(Recorded data)
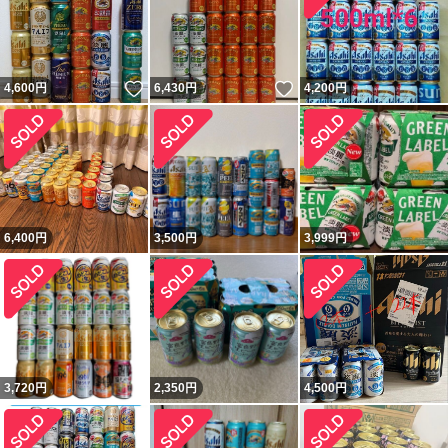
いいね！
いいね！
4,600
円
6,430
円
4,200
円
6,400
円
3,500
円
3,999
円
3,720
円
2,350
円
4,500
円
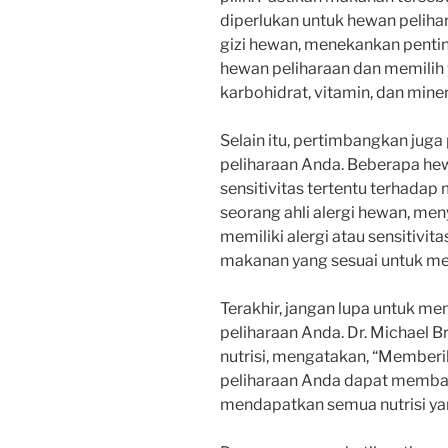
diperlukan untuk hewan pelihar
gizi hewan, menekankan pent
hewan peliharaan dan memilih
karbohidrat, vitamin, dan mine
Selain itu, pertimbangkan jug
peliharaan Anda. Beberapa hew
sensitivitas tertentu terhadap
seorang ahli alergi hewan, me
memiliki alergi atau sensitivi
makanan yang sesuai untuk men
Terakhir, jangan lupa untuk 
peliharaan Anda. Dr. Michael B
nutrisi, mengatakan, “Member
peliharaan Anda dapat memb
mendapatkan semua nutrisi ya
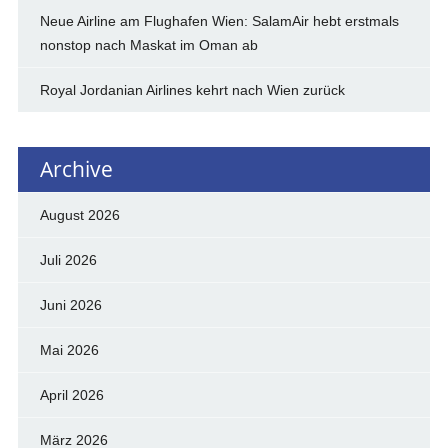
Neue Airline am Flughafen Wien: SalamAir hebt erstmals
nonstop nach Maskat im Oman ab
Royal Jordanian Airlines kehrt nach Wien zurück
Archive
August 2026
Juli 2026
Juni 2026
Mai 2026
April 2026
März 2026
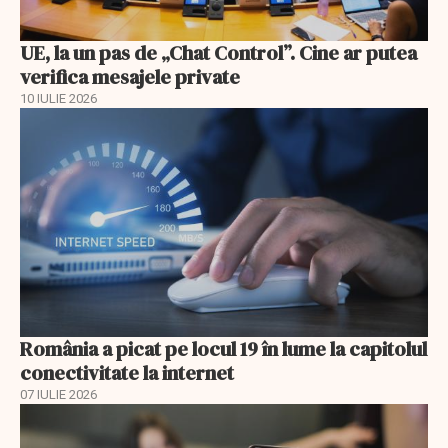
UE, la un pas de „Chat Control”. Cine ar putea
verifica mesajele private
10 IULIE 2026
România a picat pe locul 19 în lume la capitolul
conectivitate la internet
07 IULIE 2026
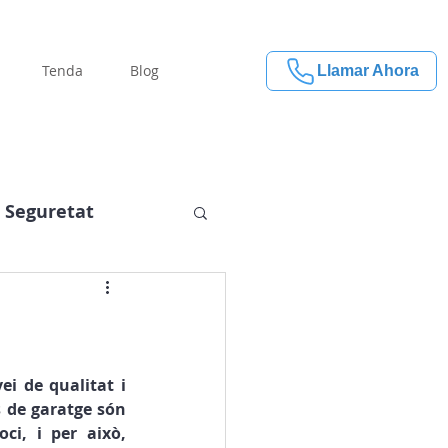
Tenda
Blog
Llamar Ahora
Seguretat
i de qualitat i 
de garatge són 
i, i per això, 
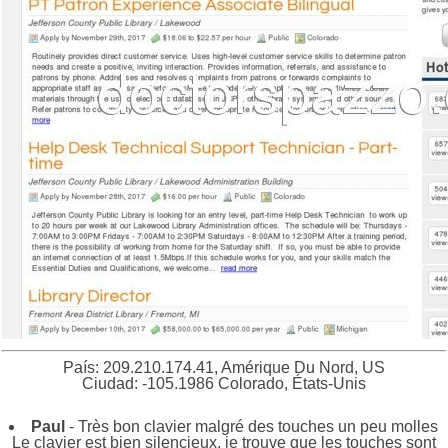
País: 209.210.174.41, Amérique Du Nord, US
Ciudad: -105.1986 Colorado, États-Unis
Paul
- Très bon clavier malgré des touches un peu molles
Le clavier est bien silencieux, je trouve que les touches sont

- **Task instructions**
Can you pull out, word for word, the stretch from the line containing "UE, la un pas" through the last line, including both ends and leaving the pictures out of your answer?

- **Written reply**
UE, la un pas de „Chat Control”. Cine ar putea
verifica mesajele private
10 IULIE 2026
România a picat pe locul 19 în lume la capitolul
conectivitate la internet
07 IULIE 2026
Tenda
Blog
Llamar Ahora
Seguretat
i de qualitat i 
de garatge són 
i, i per això, 
País: 209.210.174.41, Amérique Du Nord, US
Ciudad: -105.1986 Colorado, États-Unis
Paul
- Très bon clavier malgré des touches un peu molles
Le clavier est bien silencieux, je trouve que les touches sont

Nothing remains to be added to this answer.